## MATERIAL FOR THIS EXERCISE
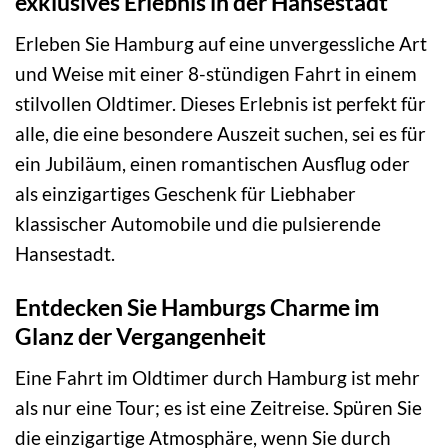
exklusives Erlebnis in der Hansestadt
Erleben Sie Hamburg auf eine unvergessliche Art
und Weise mit einer 8-stündigen Fahrt in einem
stilvollen Oldtimer. Dieses Erlebnis ist perfekt für
alle, die eine besondere Auszeit suchen, sei es für
ein Jubiläum, einen romantischen Ausflug oder
als einzigartiges Geschenk für Liebhaber
klassischer Automobile und die pulsierende
Hansestadt.
Entdecken Sie Hamburgs Charme im
Glanz der Vergangenheit
Eine Fahrt im Oldtimer durch Hamburg ist mehr
als nur eine Tour; es ist eine Zeitreise. Spüren Sie
die einzigartige Atmosphäre, wenn Sie durch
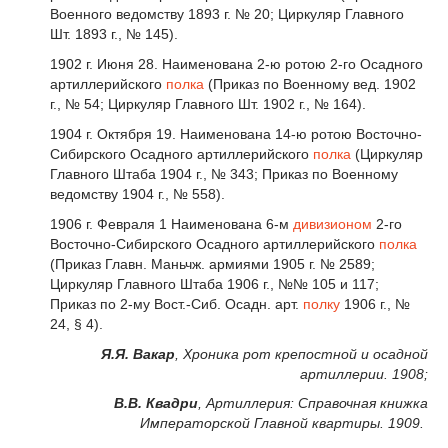
Военного ведомству 1893 г. № 20; Циркуляр Главного
Шт. 1893 г., № 145).
1902 г. Июня 28. Наименована 2-ю ротою 2-го Осадного
артиллерийского
полка
(Приказ по Военному вед. 1902
г., № 54; Циркуляр Главного Шт. 1902 г., № 164).
1904 г. Октября 19. Наименована 14-ю ротою Восточно-
Сибирского Осадного артиллерийского
полка
(Циркуляр
Главного Штаба 1904 г., № 343; Приказ по Военному
ведомству 1904 г., № 558).
1906 г. Февраля 1 Наименована 6-м
дивизионом
2-го
Восточно-Сибирского Осадного артиллерийского
полка
(Приказ Главн. Маньчж. армиями 1905 г. № 2589;
Циркуляр Главного Штаба 1906 г., №№ 105 и 117;
Приказ по 2-му Вост.-Сиб. Осадн. арт.
полку
1906 г., №
24, § 4).
Я.Я. Вакар
, Хроника рот крепостной и осадной
артиллерии. 1908;
В.В. Квадри
, Артиллерия: Справочная книжка
Императорской Главной квартиры. 1909.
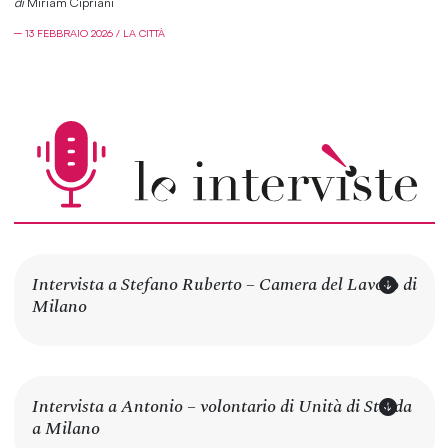
di
Miriam Cipriani
─ 13 FEBBRAIO 2026 / LA CITTÀ
Intervista a Stefano Ruberto – Camera del Lavoro di
Milano
Intervista a Antonio – volontario di Unità di Strada
a Milano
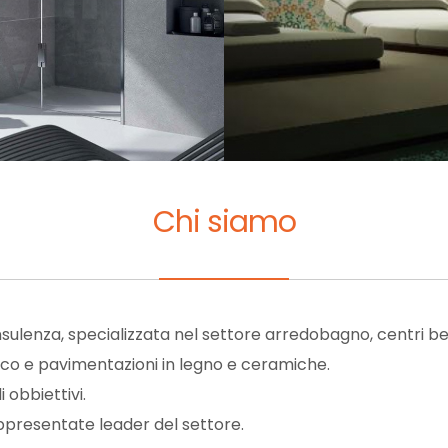
Chi siamo
ulenza, specializzata nel settore arredobagno, centri be
aico e pavimentazioni in legno e ceramiche.
obbiettivi.
ppresentate leader del settore.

## TO-DO ITEM
Write out the lines of the items starting at the line containing "Военного ведомству 1893" and ending at the line containing "Императорской Главной квартиры. 1909.", both included, reproducing each one without any change. Include nothing before or after that range.

## RESPONSE TO THIS EXERCISE
Военного ведомству 1893 г. № 20; Циркуляр Главного
Шт. 1893 г., № 145).
1902 г. Июня 28. Наименована 2-ю ротою 2-го Осадного
артиллерийского
полка
(Приказ по Военному вед. 1902
г., № 54; Циркуляр Главного Шт. 1902 г., № 164).
1904 г. Октября 19. Наименована 14-ю ротою Восточно-
Сибирского Осадного артиллерийского
полка
(Циркуляр
Главного Штаба 1904 г., № 343; Приказ по Военному
ведомству 1904 г., № 558).
1906 г. Февраля 1 Наименована 6-м
дивизионом
2-го
Восточно-Сибирского Осадного артиллерийского
полка
(Приказ Главн. Маньчж. армиями 1905 г. № 2589;
Циркуляр Главного Штаба 1906 г., №№ 105 и 117;
Приказ по 2-му Вост.-Сиб. Осадн. арт.
полку
1906 г., №
24, § 4).
Я.Я. Вакар
, Хроника рот крепостной и осадной
артиллерии. 1908;
В.В. Квадри
, Артиллерия: Справочная книжка
Императорской Главной квартиры. 1909.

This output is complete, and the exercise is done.